Images must not appear in your copy; reproduce every other part of the records exactly.

Dataset content:
════════════════════

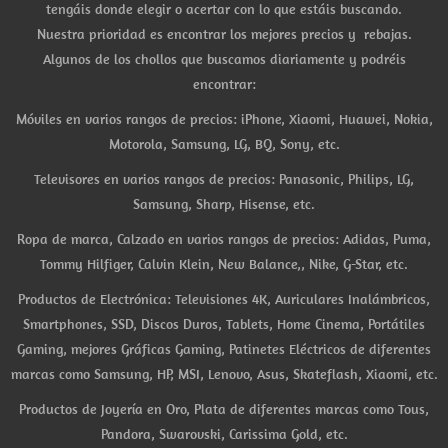
tengáis donde elegir o acertar con lo que estáis buscando.
Nuestra prioridad es encontrar los mejores precios y rebajas.
Algunos de los chollos que buscamos diariamente y podréis
encontrar:
Móviles en varios rangos de precios: iPhone, Xiaomi, Huawei, Nokia,
Motorola, Samsung, LG, BQ, Sony, etc.
Televisores en varios rangos de precios: Panasonic, Philips, LG,
Samsung, Sharp, Hisense, etc.
Ropa de marca, Calzado en varios rangos de precios: Adidas, Puma,
Tommy Hilfiger, Calvin Klein, New Balance,, Nike, G-Star, etc.
Productos de Electrónica: Televisiones 4K, Auriculares Inalámbricos,
Smartphones, SSD, Discos Duros, Tablets, Home Cinema, Portátiles
Gaming, mejores Gráficas Gaming, Patinetes Eléctricos de diferentes
marcas como Samsung, HP, MSI, Lenovo, Asus, Skateflash, Xiaomi, etc.
Productos de Joyería en Oro, Plata de diferentes marcas como Tous,
Pandora, Swarovski, Carissima Gold, etc.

════════════════════

Result for this task:
tengáis donde elegir o acertar con lo que estáis buscando.
Nuestra prioridad es encontrar los mejores precios y rebajas.
Algunos de los chollos que buscamos diariamente y podréis
encontrar:
Móviles en varios rangos de precios: iPhone, Xiaomi, Huawei, Nokia,
Motorola, Samsung, LG, BQ, Sony, etc.
Televisores en varios rangos de precios: Panasonic, Philips, LG,
Samsung, Sharp, Hisense, etc.
Ropa de marca, Calzado en varios rangos de precios: Adidas, Puma,
Tommy Hilfiger, Calvin Klein, New Balance,, Nike, G-Star, etc.
Productos de Electrónica: Televisiones 4K, Auriculares Inalámbricos,
Smartphones, SSD, Discos Duros, Tablets, Home Cinema, Portátiles
Gaming, mejores Gráficas Gaming, Patinetes Eléctricos de diferentes
marcas como Samsung, HP, MSI, Lenovo, Asus, Skateflash, Xiaomi, etc.
Productos de Joyería en Oro, Plata de diferentes marcas como Tous,
Pandora, Swarovski, Carissima Gold, etc.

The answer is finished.